Pseudonym assumed by a succession of British astrologers for more than three centuries. The original Dr. Francis Moore, a physician, was born in 1657 and published Vox Stellarum, an almanac with predictions based on astrology, in 1701. Henry Andrews was a later "Old Moore" whose editions of Vox Stellarum had a circulation of five hundred thousand. Vox Stellarum had become Old Moore's Almanack by the twentieth century and in the 1960s, "Old Moore" was Edward W. Whitman, secretary of the Federation of British Astrologers.

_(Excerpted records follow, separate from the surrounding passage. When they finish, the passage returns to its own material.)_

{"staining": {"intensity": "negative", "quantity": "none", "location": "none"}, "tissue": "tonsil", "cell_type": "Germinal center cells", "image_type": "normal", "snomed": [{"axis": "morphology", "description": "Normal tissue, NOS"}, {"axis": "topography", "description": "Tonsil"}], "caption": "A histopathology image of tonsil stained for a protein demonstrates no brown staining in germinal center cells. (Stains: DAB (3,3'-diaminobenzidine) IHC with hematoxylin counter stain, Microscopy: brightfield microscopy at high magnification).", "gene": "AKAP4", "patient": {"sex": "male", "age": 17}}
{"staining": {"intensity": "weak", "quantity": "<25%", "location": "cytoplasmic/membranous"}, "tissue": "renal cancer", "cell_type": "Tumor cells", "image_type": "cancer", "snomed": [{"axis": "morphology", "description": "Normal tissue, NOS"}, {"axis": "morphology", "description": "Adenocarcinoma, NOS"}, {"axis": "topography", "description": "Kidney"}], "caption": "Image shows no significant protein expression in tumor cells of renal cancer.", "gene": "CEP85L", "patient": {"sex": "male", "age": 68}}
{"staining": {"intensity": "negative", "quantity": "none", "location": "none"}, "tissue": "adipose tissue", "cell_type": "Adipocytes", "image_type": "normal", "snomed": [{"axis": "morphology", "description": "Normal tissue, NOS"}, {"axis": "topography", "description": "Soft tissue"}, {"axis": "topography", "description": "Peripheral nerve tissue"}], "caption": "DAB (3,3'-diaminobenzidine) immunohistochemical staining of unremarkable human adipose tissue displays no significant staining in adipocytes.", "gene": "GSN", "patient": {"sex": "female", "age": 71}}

There is a "Genuine Old Moore" ("Beware of Spurious Editions") credited to John Arigho featuring a portrait of Theophilus Moore, said to have lived ca. 1764. The Irish Old Moores contained word games, by "Lady Di." There were four rival Old Moores in Britain, all claiming "Original Editions." Foulsham states their own original Old Moore ("Beware of Imitations") dates back to a copyright of 1697. Their predictions are now calculated by a team of four astrologers.

A comparable American publication is the Old Farmer's Almanac, by Robert B. Thomas and rivals Old Moore in claiming centuries of continuous publication. It maintains the tradition established by Benjamin Franklin's Poor Richard's Almanac, started in 1732.

Sources:

Capp, Bernard. Astrology and the Popular Press: English Almanacs 1500-1800. London: Faber & Faber, 1979.

Howe, Ellic. Urania's Children; The Strange World of the Astrologers. London: William Kimber, 1967.